Apple drives iCar rumours

  • 26/05/2016
Apple, which has never publicly acknowledged a car project, declined to comment (Getty)
Apple, which has never publicly acknowledged a car project, declined to comment (Getty)

Apple is investigating how to charge electric cars, talking to charging station companies and hiring engineers with expertise in the area, according to people familiar with the matter and a review of LinkedIn profiles.

For more than a year, Silicon Valley has been buzzing about Apple's plan to build an electric car. Now the company appears to be laying the groundwork for the infrastructure and related software crucial to powering such a product.

The moves show Apple responding to a key shortcoming of electric vehicles: "filling up" the batteries.

A shortage of public charging stations, and the hours wasted in charging a car, could be an opportunity for Apple, whose simple designs have transformed consumer electronics.

Apple, which has never publicly acknowledged a car project, declined to comment.

Neither the LinkedIn profiles nor sources said specifically that Apple was building charging stations for electric cars.

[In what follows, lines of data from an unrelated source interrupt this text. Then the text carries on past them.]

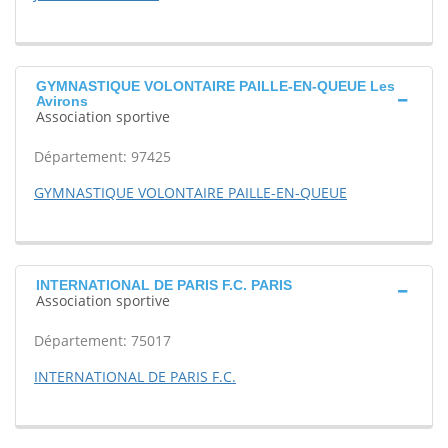
GYMNASTIQUE VOLONTAIRE PAILLE-EN-QUEUE Les
Avirons
Association sportive
Département: 97425
GYMNASTIQUE VOLONTAIRE PAILLE-EN-QUEUE
INTERNATIONAL DE PARIS F.C. PARIS
Association sportive
Département: 75017
INTERNATIONAL DE PARIS F.C.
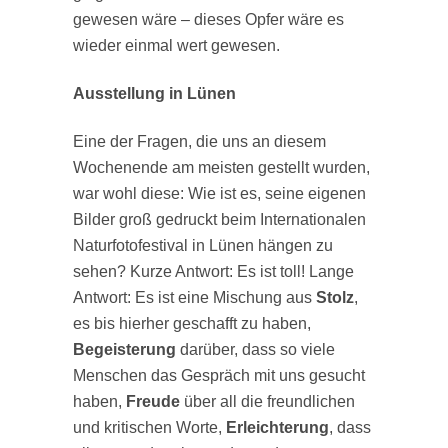
gewesen wäre – dieses Opfer wäre es
wieder einmal wert gewesen.
Ausstellung in Lünen
Eine der Fragen, die uns an diesem
Wochenende am meisten gestellt wurden,
war wohl diese: Wie ist es, seine eigenen
Bilder groß gedruckt beim Internationalen
Naturfotofestival in Lünen hängen zu
sehen? Kurze Antwort: Es ist toll! Lange
Antwort: Es ist eine Mischung aus
Stolz
,
es bis hierher geschafft zu haben,
Begeisterung
darüber, dass so viele
Menschen das Gespräch mit uns gesucht
haben,
Freude
über all die freundlichen
und kritischen Worte,
Erleichterung
, dass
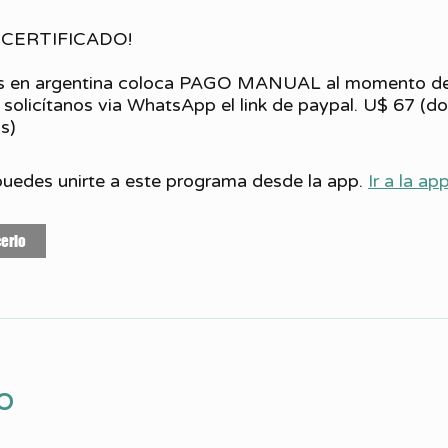
 CERTIFICADO!
as en argentina coloca PAGO MANUAL al momento de
y solicítanos via WhatsApp el link de paypal. U$ 67 (do
uedes unirte a este programa desde la app.
Ir a la ap
erlo
o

But automotive sources last year told Reuters that Apple was studying a self-driving electric vehicle (EV), as the Silicon Valley icon looks for new sources of revenue amid a maturing market for its iPhone.

Apple is now asking charging station companies about their underlying technology, one person with knowledge of the matter said.

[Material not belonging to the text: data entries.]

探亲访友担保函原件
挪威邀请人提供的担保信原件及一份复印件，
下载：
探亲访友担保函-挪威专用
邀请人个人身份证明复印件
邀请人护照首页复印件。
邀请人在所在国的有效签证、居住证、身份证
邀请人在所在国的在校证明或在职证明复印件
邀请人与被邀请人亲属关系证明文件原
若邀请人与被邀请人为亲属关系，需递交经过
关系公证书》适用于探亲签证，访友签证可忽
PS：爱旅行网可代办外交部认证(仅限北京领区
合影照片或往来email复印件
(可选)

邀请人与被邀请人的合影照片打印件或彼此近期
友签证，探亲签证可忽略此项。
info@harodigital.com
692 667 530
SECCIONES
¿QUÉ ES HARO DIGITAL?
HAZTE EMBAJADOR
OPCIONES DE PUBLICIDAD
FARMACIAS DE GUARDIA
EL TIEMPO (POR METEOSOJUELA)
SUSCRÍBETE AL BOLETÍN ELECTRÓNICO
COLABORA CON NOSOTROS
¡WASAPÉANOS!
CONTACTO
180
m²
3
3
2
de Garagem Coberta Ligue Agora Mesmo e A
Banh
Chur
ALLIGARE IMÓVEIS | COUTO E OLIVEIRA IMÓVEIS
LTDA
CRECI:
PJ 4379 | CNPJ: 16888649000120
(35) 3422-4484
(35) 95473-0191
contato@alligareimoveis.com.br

It is unclear whether Apple would want its own proprietary technology, such as Tesla Motors' Supercharger network, or design a system compatible with offerings from other market players.

Apple has also hired at least four electric vehicle charging specialists, including former BMW employee Rnn Braonin, who worked on integrating charging infrastructure into home energy systems as well as communication between EVs, BMW and utilities, according to a LinkedIn review.

As recently as January Apple hired Nan Liu, an engineer who researched a form of wireless charging for electric vehicles, for instance. Quartz earlier this month reported that Apple had hired former Google charging expert Kurt Adelberger.

The electric car industry has faced a chicken-and-egg paradox with the installation of charging stations.

Property owners have been reluctant to install them before EVs hit the road en masse, and drivers are wary of buying EVs until charging stations are widely available.

Apple's home state of California by 2020 will need about 13 to 25 times the roughly 8000 work and public chargers it currently has, to support a projected 1 million zero-emission vehicles on the road, according to an estimate by the National Renewable Energy Laboratory.